Он резко потянул ее за волосы, заставив встретиться с его повелительным взглядом. Вынужденная стоять с ним лицом к лицу, она подавила слезы гнева, глядя в янтарное пламя его глаз.
— О Боже, — прошептала она, чувствуя, как пол уходит из-под ног. Все его сдерживаемые эмоции обнаружились. Она видела, как возле его глаза дергается мускул, и поморщилась, когда его хватка стала сильнее.
— Господи, — прошептал Нокосе, его пальцы дрожали, когда он попытался высвободить их из локонов. — Я никогда не нанесу тебе вреда даже случайно. Я живу, чтобы приносить тебе радость.
Прежде чем она успела опомниться, он снял с нее накидку и подхватил на руки. Два шага, и она уже лежала на шкурах нагая, и только простое ожерелье из кожи и бусин темнело на ней. Его одежда тоже полетела в сторону. Он стоял возле нее, как сотворенный Господом человек. Гордый, сильный, ожидающий свою пару.
Страсть лишила их дара речи. Выражение лица Нокосе говорило лучше всяких слов. Желание, сильнее, чем мог охватить человеческий разум, переполнило ее. Не осталось ничего, кроме трепета между ее ног и пульсации крови в жилах.
— Ты смиришься, потому что должна смириться, — взволнованно произнес он, возвышаясь над ней. — Ты будешь делать то, что должно, и я тоже. Но ты не забудешь меня. Я обещаю, Аманда. Я буду с тобой всегда.
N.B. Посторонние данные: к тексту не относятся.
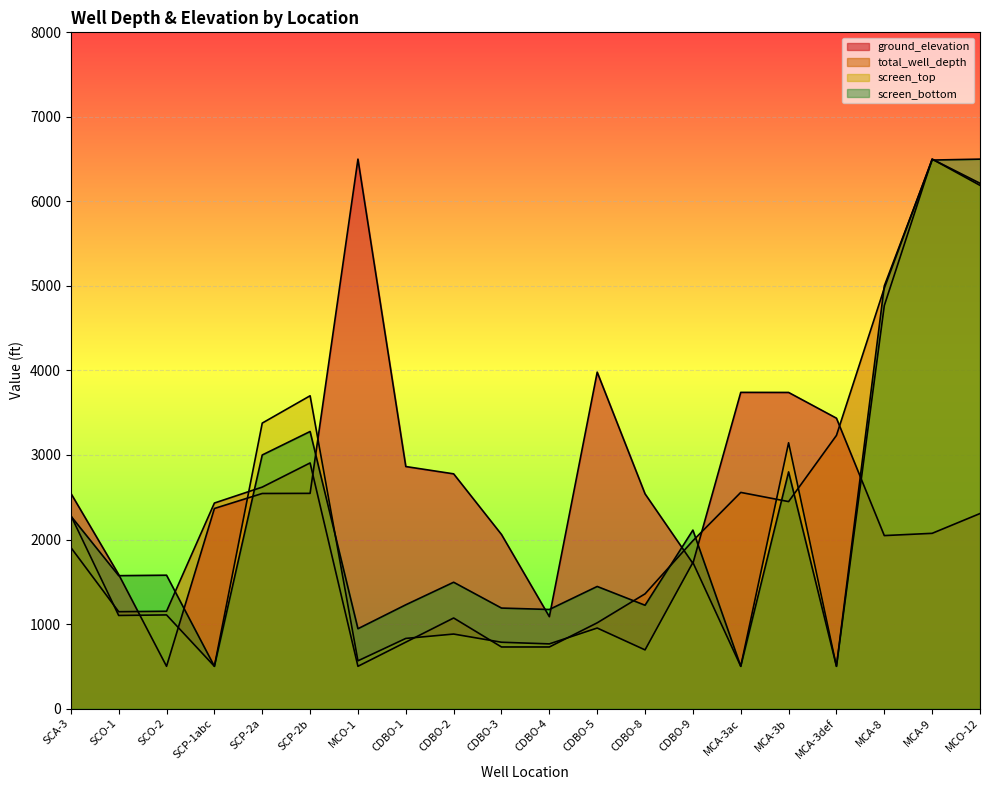

Reading left to right, extract all data points from this chart.

ground_elevation: SCA-3=2547.0	SCO-1=1585.3	SCO-2=500.0	SCP-1abc=2367.0	SCP-2a=2544.5	SCP-2b=2546.0	MCO-1=6500.0	CDBO-1=2863.2	CDBO-2=2776.7	CDBO-3=2059.3	CDBO-4=1087.1	CDBO-5=3979.9	CDBO-8=2540.1	CDBO-9=1717.1	MCA-3ac=3740.7	MCA-3b=3739.7	MCA-3def=3435.3	MCA-8=2046.4	MCA-9=2073.1	MCO-12=2307.2
total_well_depth: SCA-3=1905.7	SCO-1=1145.7	SCO-2=1151.4	SCP-1abc=2431.4	SCP-2a=2620.0	SCP-2b=2905.7	MCO-1=500.0	CDBO-1=785.7	CDBO-2=1071.4	CDBO-3=728.6	CDBO-4=728.6	CDBO-5=1014.3	CDBO-8=1357.1	CDBO-9=1985.7	MCA-3ac=2557.1	MCA-3b=2448.6	MCA-3def=3231.4	MCA-8=4974.3	MCA-9=6500.0	MCO-12=6214.3
screen_top: SCA-3=2284.5	SCO-1=1101.3	SCO-2=1107.8	SCP-1abc=500.0	SCP-2a=3377.2	SCP-2b=3700.4	MCO-1=564.7	CDBO-1=829.7	CDBO-2=881.5	CDBO-3=784.5	CDBO-4=765.1	CDBO-5=952.6	CDBO-8=694.0	CDBO-9=1728.4	MCA-3ac=500.0	MCA-3b=3144.4	MCA-3def=500.0	MCA-8=4767.2	MCA-9=6500.0	MCO-12=6189.7
screen_bottom: SCA-3=2277.8	SCO-1=1572.2	SCO-2=1577.8	SCP-1abc=500.0	SCP-2a=3000.0	SCP-2b=3277.8	MCO-1=944.4	CDBO-1=1227.8	CDBO-2=1494.4	CDBO-3=1188.9	CDBO-4=1172.2	CDBO-5=1444.4	CDBO-8=1222.2	CDBO-9=2111.1	MCA-3ac=500.0	MCA-3b=2800.0	MCA-3def=500.0	MCA-8=5000.0	MCA-9=6488.9	MCO-12=6500.0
С мрачной решимостью он переместился к ней, а потом на нее. Времени для игр не было, как не было его и для того, чтобы подготовить ее к его близости. Не успела она вздохнуть, как он взял ее приступом. Ошеломленная его напором, она смотрела на своего любимого.
— Смотри на меня, Аманда, — прошептал он и обхватал ее лицо руками, пронзая своим пламенным взглядом. — Запомни меня, потому что я тот, кто любит тебя всем сердцем.
Его черты затуманились. Слезы безудержно покатились по ее лицу, когда он приблизился к ней. Его губы припали к ее губам.
Нокосе охватила дрожь. Накрывая ее рот губами, он пил ее горе и вдыхал ее страх. Они должны были навсегда соединиться духовно. Ее руки притянули его ближе, ноги раскинулись, впуская его. Все вокруг него заволоклось туманом и перестало существовать, кроме женщины под ним и яростного наплыва чувств, поднявших его на грань безумства.
Сердце Аманды колотилось так, что казалось, оно разорвется, когда он входил в нее снова и снова. Но ей было мало. В его прикосновениях было такое благоговение, которое он не мог выразить никакими словами. В их слиянии была сладкая горечь, потому что оно могло стать последним.
Рыдания раздирали ее, когда она в отчаянии прильнула к нему. Мысль о том, что она потеряет эти ощущения и человека, который подарил их ей, была нестерпима. Каждое движение его тела было прекрасным, но теперь и более болезненным, чем все, что делал Дэвид.
В них обоих росло напряжение. Тело ударялось о тело, сердце о сердце. Ее стоны отзывались, в нем болью. И тут оно наступило — слишком внезапно, чтобы можно было предотвратить. Сотрясающая душу, помутняющая рассудок вспышка светлого тепла, омега любви.
— Нет, нет, нет, — застонала Аманда и сцепила руки у него на шее, прижав покрепче к себе, забыв о тяжести его тела, — Я не хочу уходить. Не хочу.
Ее крики разорвали в клочья его решимость, и он не находил ответа, который мог бы дать ей, не ощущая стыда. Он перекатился на спину, увлекая ее за собой, прижимал к себе, пока она не успокоилась, ласкал ее. И только когда всхлипывания утихли, Нокосе отважился взглянуть в ее лицо.